アフリカの飢餓を救おうとミュージシャンが立ち上がるのは、イギリスの「Do They Know It's Christmas」(1984年)がオリジナル。
翌年の1985年、アメリカでも何かやるべきだと考えたのがハリー・ベラフォンテ。プロデューサーのケン・クレイガンに電話したのがすべての始まりです。
当初、ベラフォンテはコンサートを考えていたのですがクレイガンは「ボブ・ゲドルフが道を示してくれたじゃないか」と、複数のミュージシャンによるレコーディングを提案しました。
時あたかもクリスマス直前。セレブたちが高額なプレゼントを探すタイミングです。宝石店でスティービー・ワンダーがライオネル・リッチーの前妻であるブレンダとばったり会うといった偶然もあり、話は一気に広がっていきます。
クインシー・ジョーンズまで話が伝わり、マイケル・ジャクソン、ダイアナ・ロスの参加も決まります。
1月28日ならアメリカン・ミュージック・アワードがあるから、一気にミュージシャンが集められます。
それぞれのミュージシャンの背後には巨大な利権があり、一緒にレコーディングとなると、弁護士を立てて膨大な契約書を作成するところでしょうが、飢餓救済という大義名分の下、1ヶ月で実現したわけです。
権利上の問題より大きかったのが、それぞれのミュージシャンのエゴの問題でしょう。
サビを歌うのはマイケル・ジャクソンとダイアナ・ロスということで納得しても、当初の計画の2倍以上の45人が集結したので、ソロを歌わずコーラスだけで終わる歌手も出てきます。
クインシー・ジョーンズが参加者へあてたメモの一節。
Checking your ego at the door.
(ドアの外に自分のエゴを置いてくるように)
checkはレストランでコート、空港で荷物をあずける時に使う言葉。エゴを完全になくすことはできないけれど、この録音スタジオだけではエゴを手放してほしいという意味です。
そして、この一節を最も忠実に実行したのがボブ・ディランです。
1962年にデビューですから、1985年当時でも大御所の域に達しているはずなのに、レコーディング形態に慣れていなかったのか、自分の声で歌えなくなったのです。
もっとも、ディランは歌い方も声の質も変えることがあり、意識してやったのかもしれません。でも、ライオネル・リッチーとクインシー・ジョーンズは「まったくディランの声じゃない」と、ディランのパートをピアノで弾いて歌唱指導をしたというのです。
ディランは怒るどころか「ああ、なるほど」と、素直に指導に従って歌ったそうです。
すばらしい。さすがディラン先生。
ディラン先生のブートレッグ・シリーズの最新版「ザ・カッティング・エッジ1965-1966」。

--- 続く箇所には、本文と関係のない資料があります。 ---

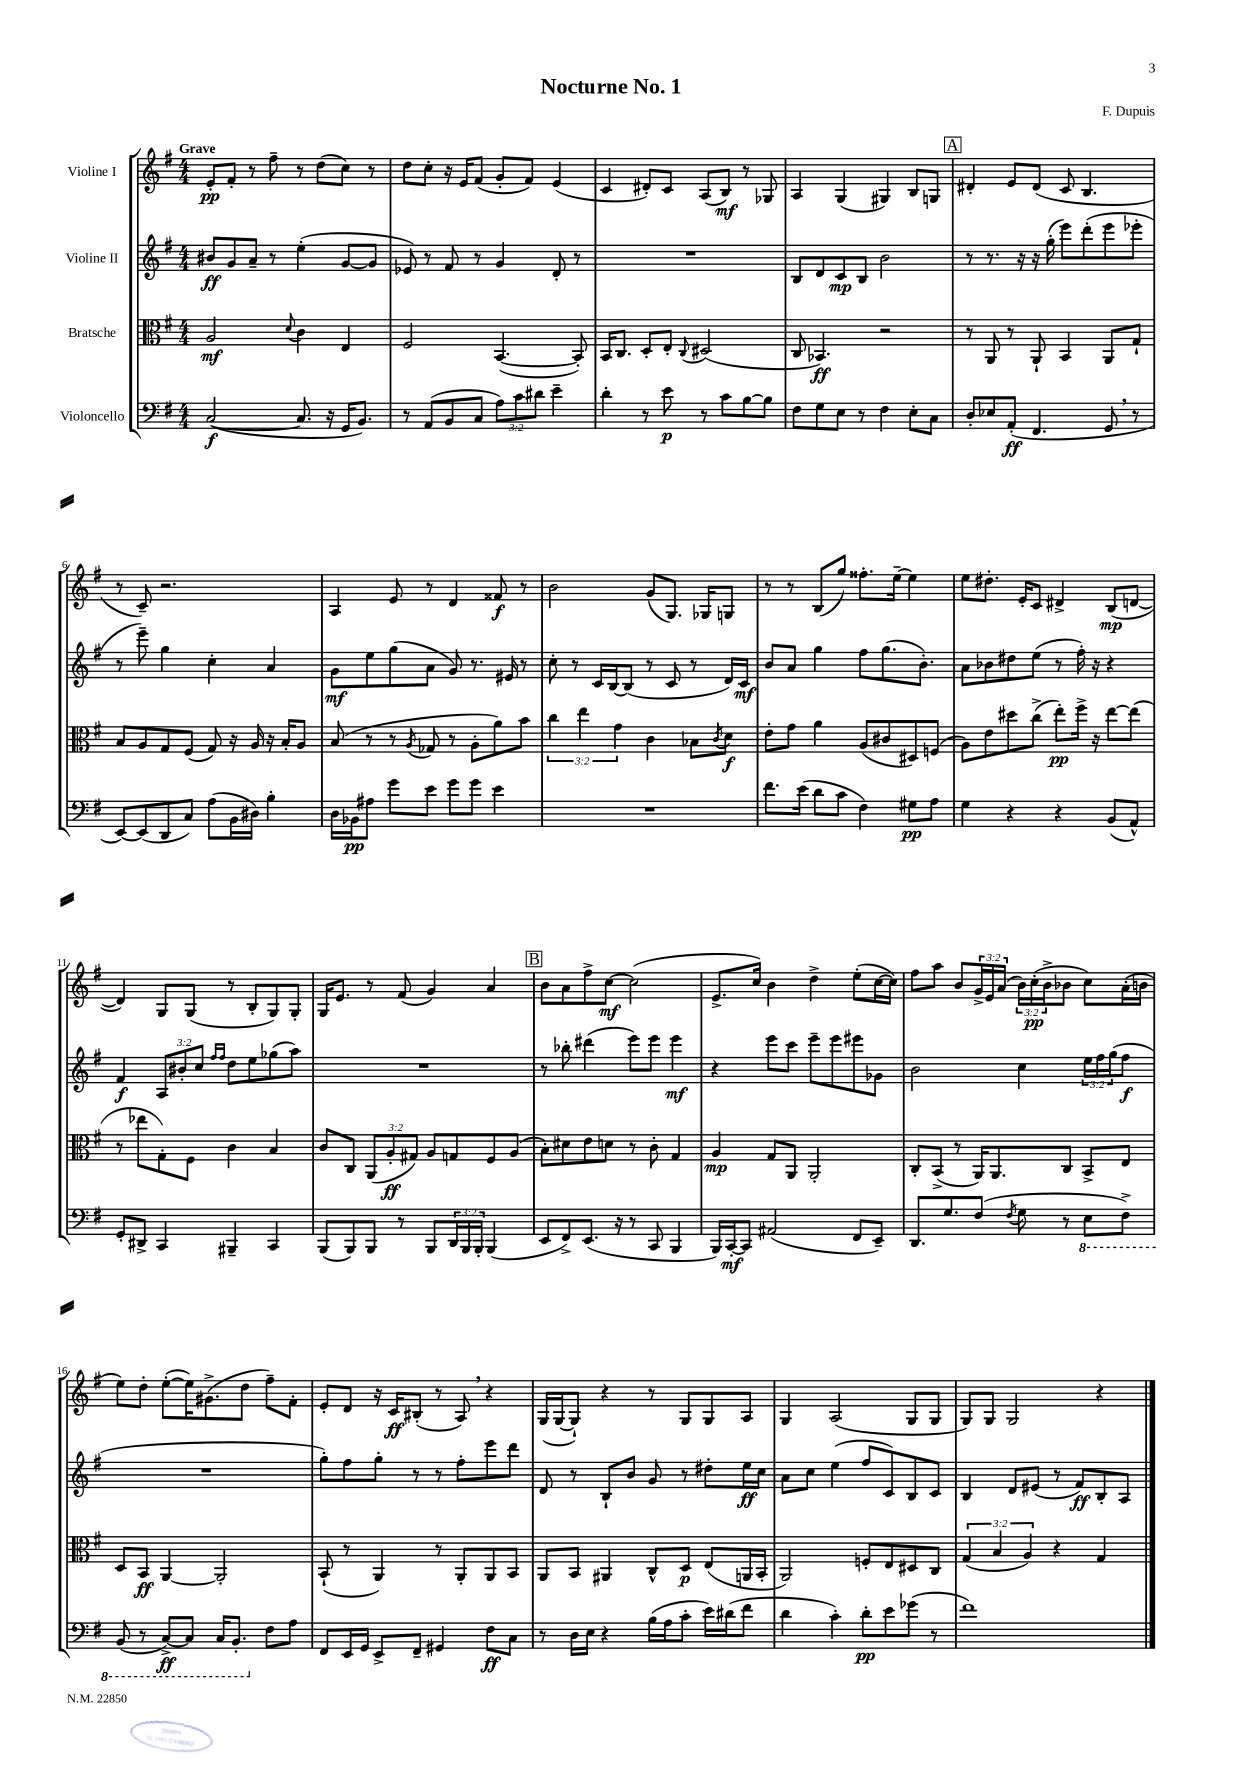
\header { title = "Nocturne No. 1" composer = "F. Dupuis" }
<<
\new StaffGroup <<
\new Staff = "s0" \with { instrumentName = "Violine I" } {
    \clef treble \key g \major \numericTimeSignature \time 4/4 \override Staff.TupletNumber.text = #tuplet-number::calc-fraction-text \tempo "Grave"
    e'8-.\pp fis'8-. r8 fis''8-- r8 d''8( c''8) r8 |
    d''8 c''8-. r16 e'16 fis'8( g'8-. fis'8) e'4( |
    c'4 dis'8-.) c'8 a8( b8\mf) r8 ges8 |
    a4 g4( gis4) b8 g8 |
    \mark \markup { \box "A" } dis'4-. e'8 dis'8( c'8 b4. |
    r8 c'8--) r2. |
    a4 e'8 r8 d'4 fisis'8\f r8 |
    b'2 g'8( g8.) ges16 g8 |
    r8 r8 b8( g''8) fisis''8.-. e''16~-- e''4 |
    e''8 dis''8.-. e'16-. c'8 dis'4-> b8\mp( d'8~ |
    d'4) g8 g8( r8 b8-. g8) g8-. |
    g16 e'8. r8 fis'8( g'4) a'4 |
    \mark \markup { \box "B" } b'8 a'8 fis''8-> c''8~\mf c''2( |
    e'8.-> c''16) b'4 d''4-> e''8-.( c''16~ c''16) |
    fis''8 a''8 b'8 \tuplet 3/2 { g'16-> e'16 a'16( } \tuplet 3/2 { b'16) c''16-.\pp( b'16-> } bes'8 c''8) a'16-.( b'16 |
    e''8) d''8-. e''8~-.( e''16) gis'8.->( d''8 fis''8--) fis'8-. |
    e'8-. d'8 r16 c'16\ff bis8-.( r8 a8) \breathe r4 |
    g16( g16~ g8-!) r4 r8 g8 g8 a8 |
    g4 a2( g8 g8 |
    g8) g8 g2 r4 \bar "|." |
}
\new Staff = "s1" \with { instrumentName = "Violine II" } {
    \clef treble \key g \major \numericTimeSignature \time 4/4 \override Staff.TupletNumber.text = #tuplet-number::calc-fraction-text
    bis'8\ff g'8 a'8-- r8 e''4-.( g'8~ g'8 |
    ees'8) r8 fis'8 r8 g'4 d'8-. r8 |
    R1 |
    b8 d'8 c'8\mp b8 b'2 |
    \mark \markup { \box "A" } r8 r8. r16 r16 g''16-.( e'''8) d'''8-.( e'''8 ees'''8-. |
    r8 e'''8--) g''4 c''4-. a'4 |
    g'8\mf e''8 g''8( a'8 g'8) r8. eis'16 r8 |
    c''8-. r8 c'16 b16~ b8( r8 c'8 r8 d'16) c'16\mf |
    b'8 a'8 g''4 fis''8 g''8.( b'8.-.) |
    a'8 bes'8 dis''8 e''8( r8 fis''16-.) r16 r4 |
    fis'4\f \tuplet 3/2 { a8 bis'8-. c''8 } \grace { fis''16 fis''16 } d''8 e''8 ges''8( a''8) |
    R1 |
    \mark \markup { \box "B" } r8 bes''8-. dis'''4( e'''8) e'''8 e'''4\mf |
    r4 e'''8 c'''8 e'''8-- e'''8 eis'''8 ges'8 |
    b'2 c''4 \tuplet 3/2 { e''16 fis''16 g''16( } fis''8\f |
    R1 |
    g''8-.) fis''8 g''8-. r8 r8 fis''8-. e'''8 d'''8 |
    d'8 r8 b8-! b'8 g'8 r8 dis''8-. e''16\ff c''16 |
    a'8 c''8 e''4( fis''8 c'8) b8 c'8 |
    b4 d'8 eis'8( r8 fis'8\ff) b8-. a8 \bar "|." |
}
\new Staff = "s2" \with { instrumentName = "Bratsche" } {
    \clef alto \key g \major \numericTimeSignature \time 4/4 \override Staff.TupletNumber.text = #tuplet-number::calc-fraction-text
    a2\mf \appoggiatura { d'8 } c'4 e4 |
    fis2 b,4.~( b,8-.) |
    b,16 c8. d8-. e8-. \appoggiatura { c8 } dis2( |
    c8 bes,4.\ff) r2 |
    \mark \markup { \box "A" } r8 a,8 r8 a,8-! b,4 a,8 g8-! |
    b8 a8 g8 fis8( g8) r16 a16 r16 b16-. a8 |
    b8( r8 r8 \acciaccatura { a8 } ges8 r8 a8-. a'8) b'8 |
    \tuplet 3/2 { c''4 e''4 g'4 } c'4 bes8 \acciaccatura { c'8 } d'8\f |
    e'8-. g'8 a'4 a8( cis'8 dis8) f8( |
    a8) e'8 dis''8 c''8->( e''8-.\pp) fis''16-> r16 e''8~ e''8( |
    r8 ees''8 g8-.) fis8 c'4 b4 |
    c'8 c8 \tuplet 3/2 { a,8( a8-.\ff gis8) } a8 g8 fis8 a8( |
    \mark \markup { \box "B" } b8-.) dis'8 e'8 d'8 r8 c'8-. g4 |
    a4\mp g8 a,8 a,2-. |
    c8-. b,8->( r8 a,16) a,8. c8 b,8-> e8 |
    d8 b,8\ff a,4~ a,2-. |
    b,8-!( r8 a,4) r8 a,8-. a,8 b,8 |
    a,8 b,8 ais,4 c8-^ d8\p e8( a,16 b,16-. |
    a,2) f8-. e8 dis8 c8 |
    \tuplet 3/2 { g4( b4 a4) } r4 g4 \bar "|." |
}
\new Staff = "s3" \with { instrumentName = "Violoncello" } {
    \clef bass \key g \major \numericTimeSignature \time 4/4 \override Staff.TupletNumber.text = #tuplet-number::calc-fraction-text
    c2~\f( c8. r16 g,16 b,8.) |
    r8 a,8( b,8 c8 \tuplet 3/2 { a8) c'8 dis'8 } e'4-- |
    d'4-. r8 e'8\p r8 c'8 b8~ b8 |
    fis8 g8 e8 r8 fis4 e8-. c8 |
    \mark \markup { \box "A" } d8-. ees8 a,8-.\ff( fis,4. g,8 \breathe r8 |
    e,8~) e,8( d,8 c8) a8( b,16 dis16) b4-. |
    d16 bes,16\pp ais8 g'8 e'8 g'8 g'8 e'4 |
    R1 |
    fis'8. e'16( d'8 c'8 fis4) gis8\pp a8 |
    g4 r4 r4 b,8( a,8-^) |
    g,8-. dis,8-> c,4 bis,,4-- c,4 |
    b,,8( b,,8) b,,8 r8 b,,8 \tuplet 3/2 { d,16 b,,16 b,,16-. } b,,4( |
    \mark \markup { \box "B" } e,8 fis,8->) e,8.( r16 r8 c,8 b,,4 |
    b,,16) c,16~-.\mf c,8 ais,2( fis,8 e,8--) |
    d,8. g8. fis8( \acciaccatura { fis8 } g8 r8 \ottava #-1 e,8 fis,8->) |
    b,,8( r8 c,8~->\ff) c,8 c,16 b,,8.-. \ottava #0 fis8 a8 |
    fis,8 e,16 g,16 e,8-> fis,8-- gis,4 fis8\ff c8 |
    r8 d16 e16 r4 b16( a16 c'8-. e'16) dis'16( fis'8 |
    d'4 c'4-.) d'8-.\pp e'8 ges'8( r8 |
    fis'1) \bar "|." |
}
>>
>>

2枚組と6枚組で迷いましたが、6枚組を購入。ディスク3は、Like a Rolling Stoneの15テイクと4トラックで、まるまる転がる石という過激な構成。同じ楽曲を何回も聞かせるという拷問があるそうですが、このCDの場合はテイクごとに微妙に違うので聞き分けるのが楽しくなります。
4月にはディラン先生の東京公演もあります。
かつては、「ライブハウスでやりたい」というディラン先生の希望で、まったくステージが見えない苦行のような年もありましたが、今回は「劇場でやりたい」とのことで、渋谷のオーチャードホールになり、ほっとしています。